A meio da primeira década do novo século, o crescimento da produtora de cogumelos determina a expansão fabril para outras geografias, concretamente para Mirandela, Paredes, Sabrosa e Vila Real. Depois, adquiriu duas unidades em Espanha. Apresentava-se então como o maior produtor europeu de cogumelos e um dos maiores do mundo.
Depois de ter investido 50 milhões de euros – tanto quanto dizia faturar – na abertura de fábricas em Portugal e Espanha, o grupo arrancou em 2013 com a construção de uma unidade de produção de cogumelos exóticos e outra de transformação de cogumelos em conserva (em lata e congelados), em Vila Real, num investimento orçado em 45 milhões de euros e que iria criar 200 postos de trabalho.
"Será um dos maiores complexos do mundo no setor", afiançava Artur Sousa (que tem 60,9% do capital), em outubro desse ano, numa publicação patrocinada pela Espírito Santo Ventures (ES Ventures), que detinha 39,1% na Sousacamp.
Apontada diversas vezes como um "case study", a Sousacamp vinha acumulando prémios e distinções. Por exemplo, ganhou o 1.º Prémio Nacional de Jovem Empreendedor (1990) e o Prémio Nacional de Inovação Ambiental (2001) pelo European Environmental Press e pela revista "Indústria e Ambiente".

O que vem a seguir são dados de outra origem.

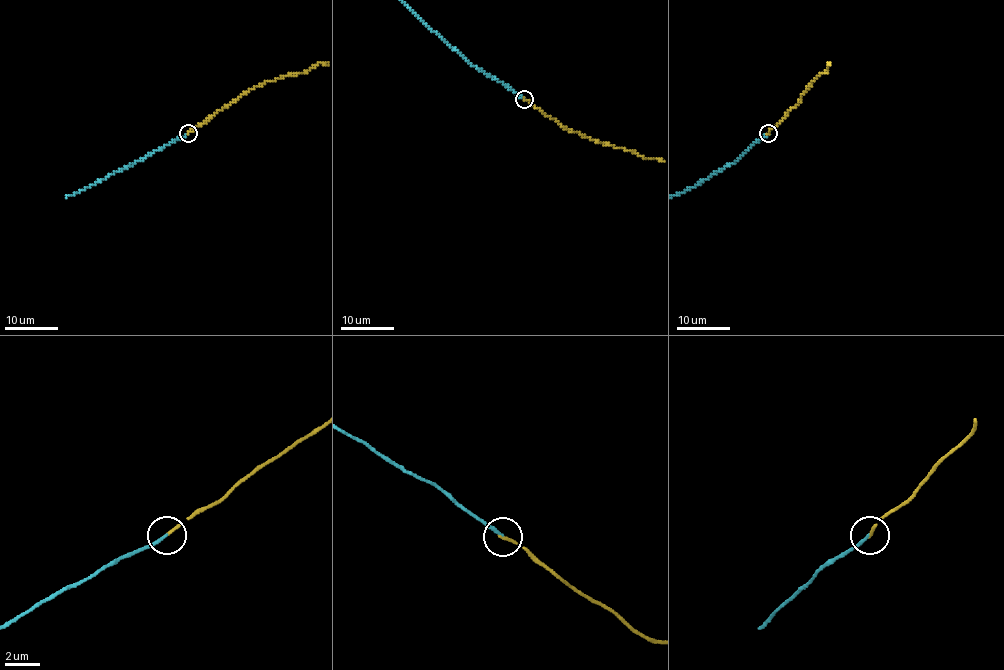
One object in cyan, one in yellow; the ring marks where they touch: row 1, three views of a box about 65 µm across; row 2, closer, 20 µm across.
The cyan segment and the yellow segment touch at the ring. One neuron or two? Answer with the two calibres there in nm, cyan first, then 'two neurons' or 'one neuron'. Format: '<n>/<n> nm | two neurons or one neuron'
170/160 nm | one neuron

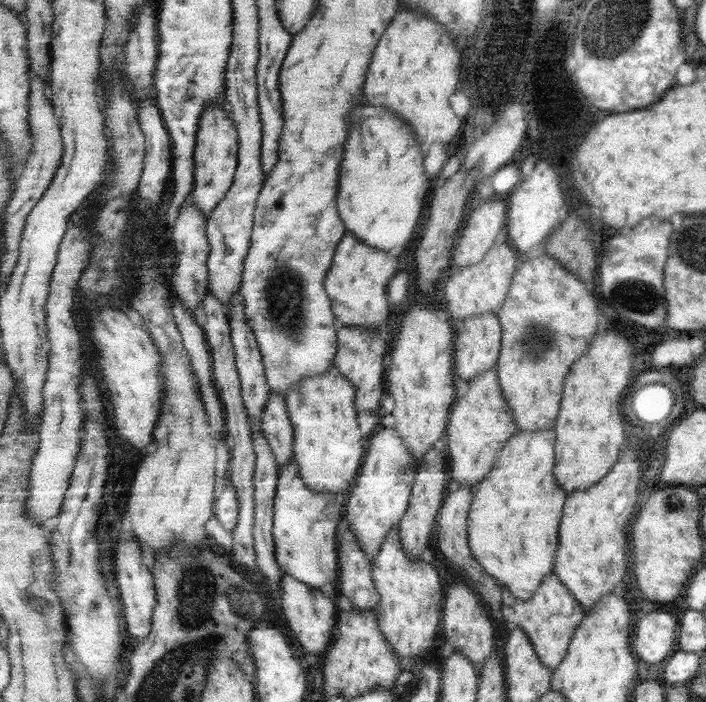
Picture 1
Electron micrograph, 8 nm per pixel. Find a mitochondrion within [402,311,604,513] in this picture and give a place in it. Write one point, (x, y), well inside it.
(536, 340)

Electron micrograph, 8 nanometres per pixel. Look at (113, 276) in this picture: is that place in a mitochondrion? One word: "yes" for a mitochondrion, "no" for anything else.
yes

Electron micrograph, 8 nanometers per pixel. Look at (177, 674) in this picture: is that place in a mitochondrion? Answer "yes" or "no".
yes

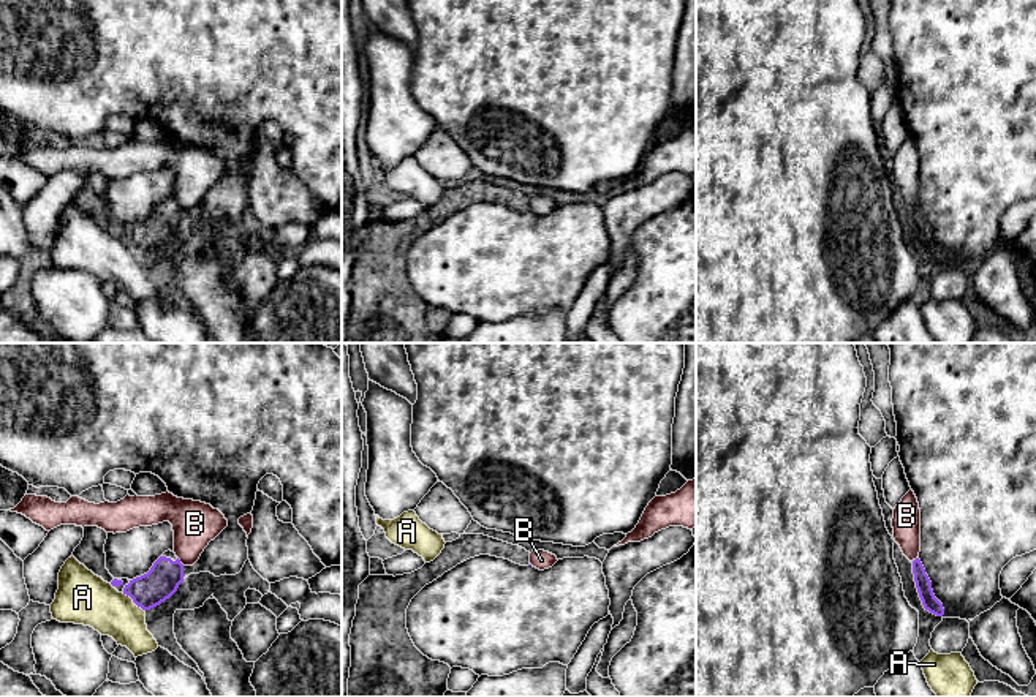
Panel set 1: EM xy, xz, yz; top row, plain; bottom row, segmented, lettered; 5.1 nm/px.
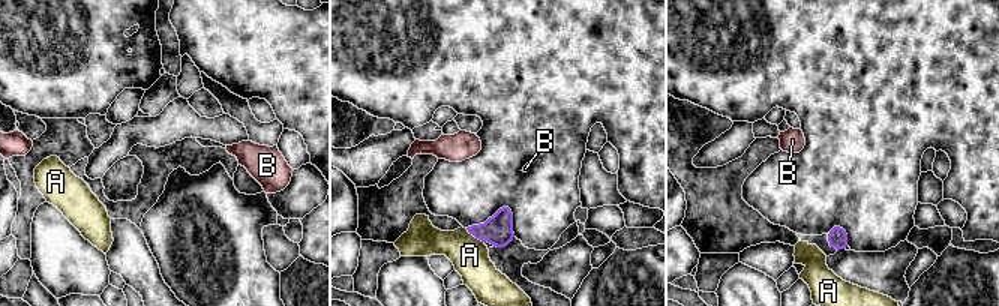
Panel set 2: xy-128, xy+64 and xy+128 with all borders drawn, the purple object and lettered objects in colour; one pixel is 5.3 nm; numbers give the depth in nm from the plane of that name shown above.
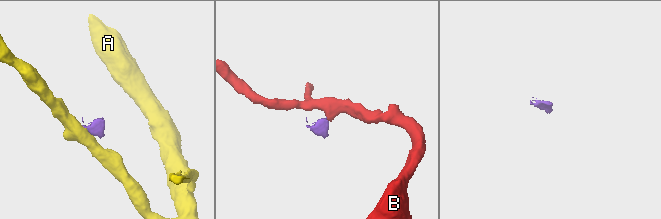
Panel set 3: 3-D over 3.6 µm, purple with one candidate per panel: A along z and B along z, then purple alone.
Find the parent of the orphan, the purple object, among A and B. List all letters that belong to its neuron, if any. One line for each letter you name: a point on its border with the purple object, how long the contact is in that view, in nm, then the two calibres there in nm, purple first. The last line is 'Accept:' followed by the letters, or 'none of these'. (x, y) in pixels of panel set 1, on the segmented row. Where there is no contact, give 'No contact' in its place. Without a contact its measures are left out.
Accept: none of these

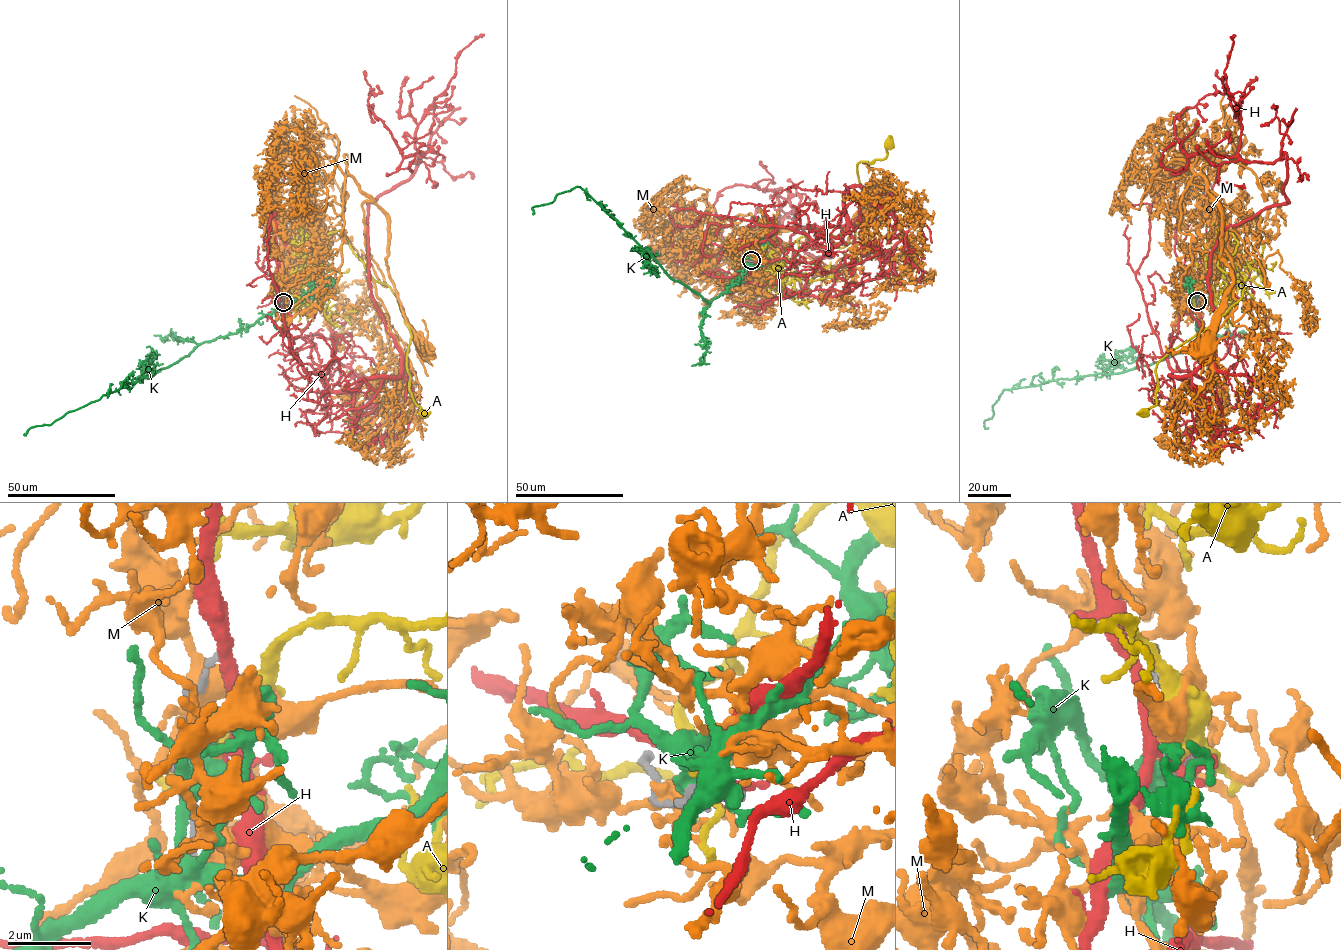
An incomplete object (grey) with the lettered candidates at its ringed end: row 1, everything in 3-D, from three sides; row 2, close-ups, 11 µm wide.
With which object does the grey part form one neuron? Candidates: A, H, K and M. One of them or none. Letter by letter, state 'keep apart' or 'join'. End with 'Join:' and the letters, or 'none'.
A: keep apart
H: keep apart
K: keep apart
M: keep apart
Join: none

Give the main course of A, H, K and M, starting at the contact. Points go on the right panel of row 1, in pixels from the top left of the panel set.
A: (1197, 300), (1205, 249), (1228, 229), (1238, 245), (1217, 265), (1242, 297), (1158, 363), (1143, 412)
H: (1197, 300), (1167, 361), (1205, 390), (1170, 376), (1211, 249), (1289, 202), (1284, 153), (1184, 152), (1216, 69)
K: (1196, 301), (1196, 342), (1182, 352), (1124, 372), (1003, 390), (992, 405), (992, 418), (984, 421), (988, 427)
M: (1197, 299), (1191, 235), (1179, 229), (1180, 200), (1196, 174), (1222, 214), (1221, 254), (1232, 280), (1206, 347)

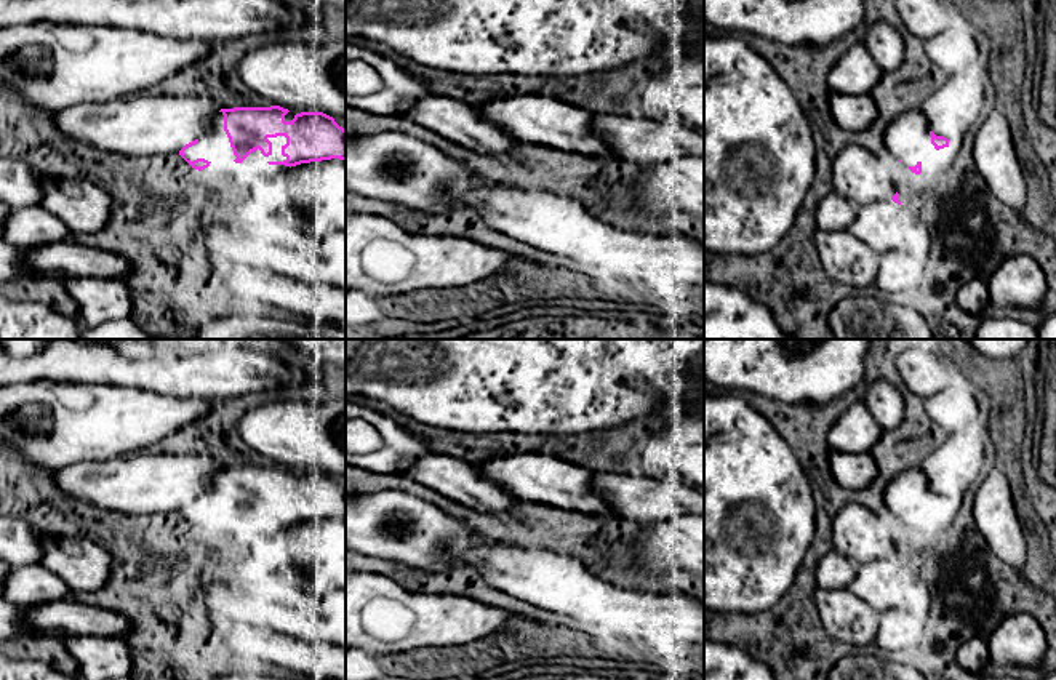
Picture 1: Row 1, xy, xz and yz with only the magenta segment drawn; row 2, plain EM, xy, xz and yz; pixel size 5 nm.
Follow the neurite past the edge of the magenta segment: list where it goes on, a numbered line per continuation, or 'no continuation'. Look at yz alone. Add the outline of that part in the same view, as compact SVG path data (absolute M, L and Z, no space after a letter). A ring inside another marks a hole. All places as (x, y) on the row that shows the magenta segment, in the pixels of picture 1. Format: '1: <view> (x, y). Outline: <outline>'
1: yz (908, 138). Outline: M907 109L893 115L883 134L883 142L906 166L915 166L936 150L931 144L928 120L922 109Z

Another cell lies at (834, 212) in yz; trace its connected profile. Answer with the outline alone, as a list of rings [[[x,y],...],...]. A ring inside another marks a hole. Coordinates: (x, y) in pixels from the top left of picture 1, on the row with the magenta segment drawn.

Falência do BES marca o início da queda do império sediado em Benlhevai
A falência do BES, no Verão de 2014, marca o início da queda da Sousacamp. O Novo Banco "fechou a torneira" ao grupo e vendeu, em 2016, os fundos de capital de risco ES Ventures, que passaram a ser geridos pela Armilar Venture Partners, que têm a Sonae como um grande investidor.
A acumular prejuízos, o grupo aderiu, no final de 2017, ao Processo Especial de Revitalização (PER), o qual, depois de chumbado um primeiro plano de recuperação, viria a converter-se no processo de insolvência em curso.
A principal razão apontada para a situação em que o grupo se encontra foi mesmo a queda do BES, que até então [Verão de 2014] estava a financiar a construção da gigantesca unidade de produção de cogumelos, cuja obra, onde foram já investidos cerca de 20 milhões de euros, ficou a meio.